Saylorsburg, Pennsylvania — Fethullah Gulen, the Turkish cleric whom President Recep Tayyip Erdogan of Turkey has accused of inspiring the coup attempt against his government, gave a rare interview on Saturday at his compound here in which he denied involvement in the coup, but compared Mr. Erdogan’s administration to that of the Nazi SS.
“My message to the Turkish people is never to view any military intervention positively,” Mr. Gulen said, speaking to reporters through an interpreter, “because through military intervention, democracy cannot be achieved.”
While decrying the coup attempt, Mr. Gulen also acknowledged that he could not rule out involvement by his followers, saying he is unsure who his followers are in Turkey.
The leader of a Turkish Muslim sect, Mr. Gulen and his followers have built a global religious, social and nationalistic movement, and are also considered to be the driving force behind more than 100 charter schools in the United States.
At the core of his movement, promoted as a peace-loving form of Islam, is the concept of Hizmet, which his followers describe as a type of public service.
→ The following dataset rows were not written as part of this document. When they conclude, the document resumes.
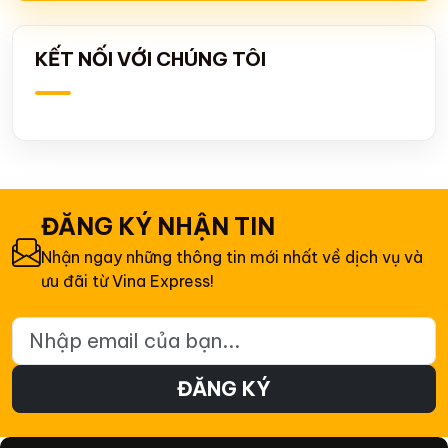
KẾT NỐI VỚI CHÚNG TÔI
ĐĂNG KÝ NHẬN TIN
Nhận ngay những thông tin mới nhất về dịch vụ và
ưu đãi từ Vina Express!
Email đăng ký nhận tin
ĐĂNG KÝ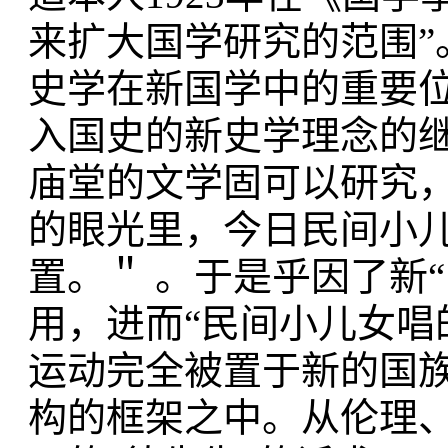
来扩大国学研究的范围”
史学在新国学中的重要
入国史的新史学理念的继
庙堂的文学固可以研究
的眼光里，今日民间小
置。＂ 。于是乎因了新“
用，进而“民间小儿女唱
运动完全被置于新的国
构的框架之中。从伦理、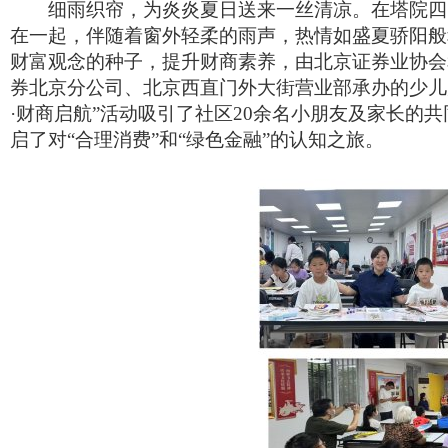
细雨织帘，为炎炎夏日送来一丝清凉。在塔院四
在一起
，
伴随着窗外轻柔的雨声，热情如盛夏骄阳般
财富观念的种子，提升财商素养
，
由北京证券业协会
券北京分公司、
北京
西直门
外大街
营业部承办的少儿
·
财商启航
”
活动吸引了社区
2
0余名小朋友
及家长
的
共
启了对
“
合理消费
”
和
“
绿色金融
”
的认知之旅。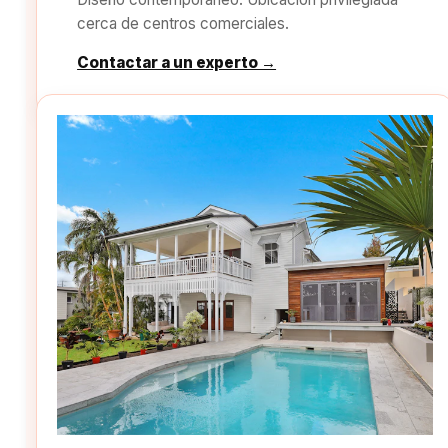
cerca de centros comerciales.
Contactar a un experto →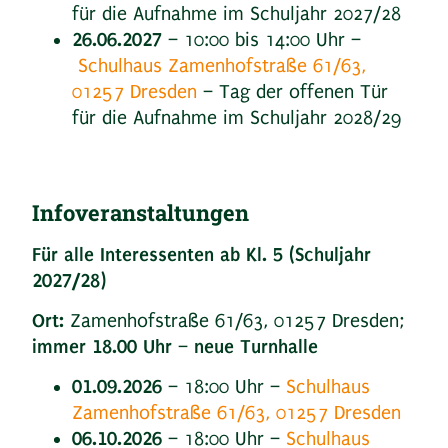
für die Aufnahme im Schuljahr 2027/28
26.06.2027
– 10:00 bis 14:00 Uhr –
Schulhaus Zamenhofstraße 61/63,
01257 Dresden
– Tag der offenen Tür
für die Aufnahme im Schuljahr 2028/29
Infoveranstaltungen
Für alle Interessenten ab Kl. 5 (Schuljahr
2027/28)
Ort:
Zamenhofstraße 61/63, 01257 Dresden;
immer 18.00 Uhr – neue Turnhalle
01.09.2026
– 18:00 Uhr –
Schulhaus
Zamenhofstraße 61/63, 01257 Dresden
06.10.2026
– 18:00 Uhr –
Schulhaus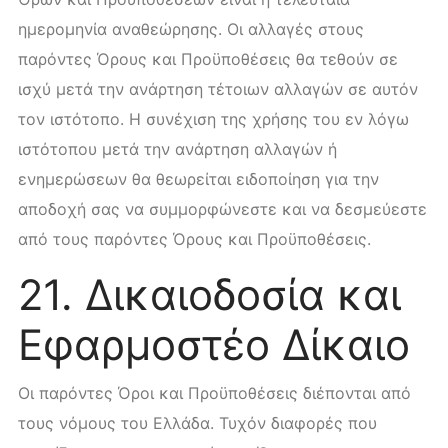
ημερομηνία αναθεώρησης. Οι αλλαγές στους
παρόντες Όρους και Προϋποθέσεις θα τεθούν σε
ισχύ μετά την ανάρτηση τέτοιων αλλαγών σε αυτόν
τον ιστότοπο. Η συνέχιση της χρήσης του εν λόγω
ιστότοπου μετά την ανάρτηση αλλαγών ή
ενημερώσεων θα θεωρείται ειδοποίηση για την
αποδοχή σας να συμμορφώνεστε και να δεσμεύεστε
από τους παρόντες Όρους και Προϋποθέσεις.
21. Δικαιοδοσία και
Εφαρμοστέο Δίκαιο
Οι παρόντες Όροι και Προϋποθέσεις διέπονται από
τους νόμους του Ελλάδα. Τυχόν διαφορές που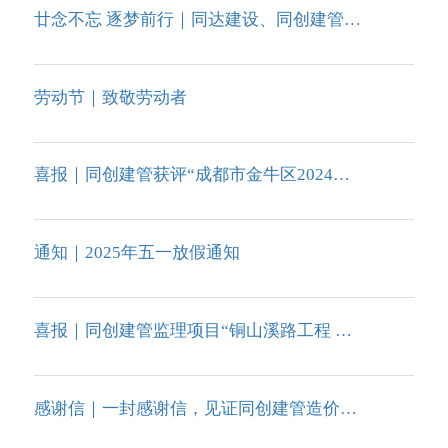
廿念不忘 逐梦前行｜同达建设、同创建管成立二十周年庆典圆满落幕
劳动节｜致敬劳动者
喜报｜同创建管获评“成都市金牛区2024年高质量发展突出贡献企业（单位）”
通知｜2025年五一放假通知
喜报｜同创建管监理项目“铜山溪路工程 （329国道-智二路）” 荣获 2024年度杭州市 建设工程西....
感谢信｜一封感谢信，见证同创建管造价咨询领域的实力与担当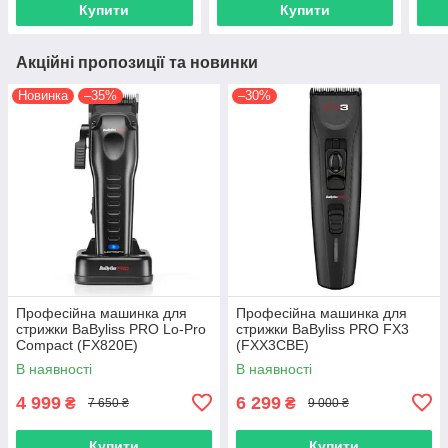
Купити
Купити
Акційні пропозиції та новинки
Новинка
–35%
–30%
Професійна машинка для
Професійна машинка для
стрижки BaByliss PRO Lo-Pro
стрижки BaByliss PRO FX3
Compact (FX820E)
(FXX3CBE)
В наявності
В наявності
4 999
6 299
₴
₴
7 650 ₴
9 000 ₴
Купити
Купити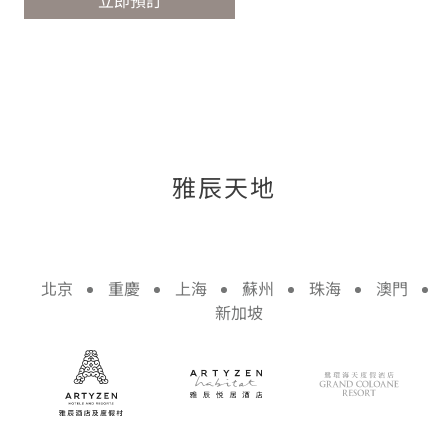
立即預訂
雅辰天地
北京
重慶
上海
蘇州
珠海
澳門
新加坡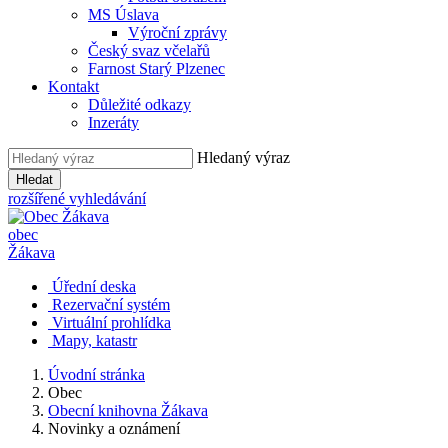
MS Úslava
Výroční zprávy
Český svaz včelařů
Farnost Starý Plzenec
Kontakt
Důležité odkazy
Inzeráty
Hledaný výraz
Hledat
rozšířené vyhledávání
obec
Žákava
Úřední deska
Rezervační systém
Virtuální prohlídka
Mapy, katastr
Úvodní stránka
Obec
Obecní knihovna Žákava
Novinky a oznámení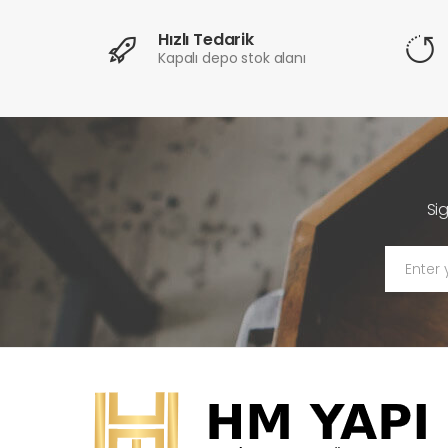
Hızlı Tedarik
Kapalı depo stok alanı
Si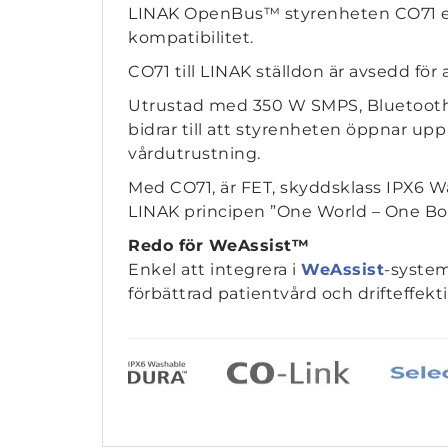
LINAK OpenBus™ styrenheten CO71 erb
kompatibilitet.
CO71 till LINAK ställdon är avsedd för a
Utrustad med 350 W SMPS, Bluetoot
bidrar till att styrenheten öppnar upp
vårdutrustning.
Med CO71, är FET, skyddsklass IPX6 W
LINAK principen ”One World – One Box
Redo för WeAssist™
Enkel att integrera i
WeAssist
-system
förbättrad patientvård och drifteffekti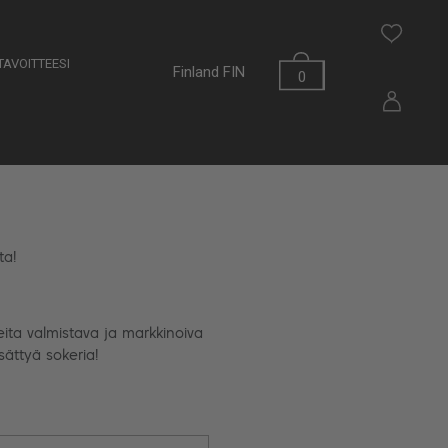
AVOITTEESI
Finland
FIN
0
ta!
eita valmistava ja markkinoiva
sättyä sokeria!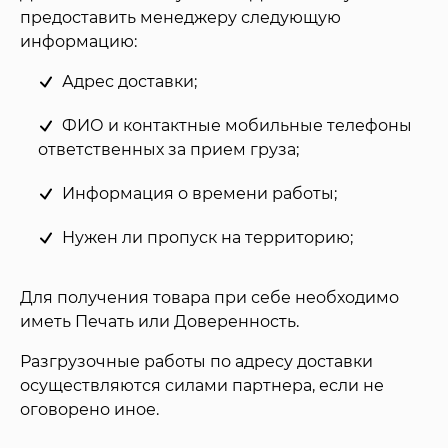
предоставить менеджеру следующую
информацию:
Адрес доставки;
ФИО и контактные мобильные телефоны
ответственных за прием груза;
Информация о времени работы;
Нужен ли пропуск на территорию;
Для получения товара при себе необходимо
иметь Печать или Доверенность.
Разгрузочные работы по адресу доставки
осуществляются силами партнера, если не
оговорено иное.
After a brief return to Turkey following a stay at the Mayo Clinic, Mr. Gulen has lived in self-imposed exile in the United States since the late 1990s. At the time, he was accused of attempting to promote an Islamic state in Turkey, but was ultimately cleared of those charges. At one point, though, the United States government tried unsuccessfully to have Mr. Gulen deported because it said his visa had been improperly granted. A federal judge in Pennsylvania blocked that move.
In a televised speech on Saturday, President Erdogan said the United States should extradite Mr. Gulen to Turkey; Secretary of State John Kerry said earlier in the day that he would review any extradition requests for Mr. Gulen.
“Obviously, we would invite the government of Turkey, as we always do, to present us with any legitimate evidence that withstands scrutiny,” Mr. Kerry said during a visit to Luxembourg. “And the United States will accept that and look at it and make judgments about it appropriately.”
At his meeting with reporters, Mr. Gulen said neither he nor any of his aides had been contacted by federal authorities.
Mr. Gulen’s network controls billion-dollar business interests such as media companies, banks and construction firms. His operations have attracted a great deal of scrutiny by the United States government, particularly related to his movement’s charter schools, which have imported hundreds of Turkish teachers, many of them scientists with advanced degrees. Recently, Mr. Erdogan’s government filed a complaint against Mr. Gulen’s network of more than 30 schools in Texas.
While denying involvement in the coup attempt, Mr. Gulen was highly critical, however, of Mr. Erdogan’s administration.
“They have confiscated properties; they have confiscated media organizations; they have broken doors; they have harassed people in a fashion similar to Hitler’s SS forces,” Mr. Gulen said.
“They have no tolerance for any group not in their total control,” he added.
He applauded “Hizmet” participants — regarded as his followers — who had been arrested. “In spite of everything that has been done to them, they did they not resort to violence,” Mr. Gulen said. “This shows that they are on the right path.”
Reporters had gathered outside Mr. Gulen’s compound here on Saturday, along with a few pro-Erdogan protesters carrying Turkish flags. In addition to a tour of the grounds, which are used as a study retreat by the movement’s followers, reporters were given access to Mr. Gulen’s private room, which was furnished with a mattress on the floor and a space heater, as well as dozens of books.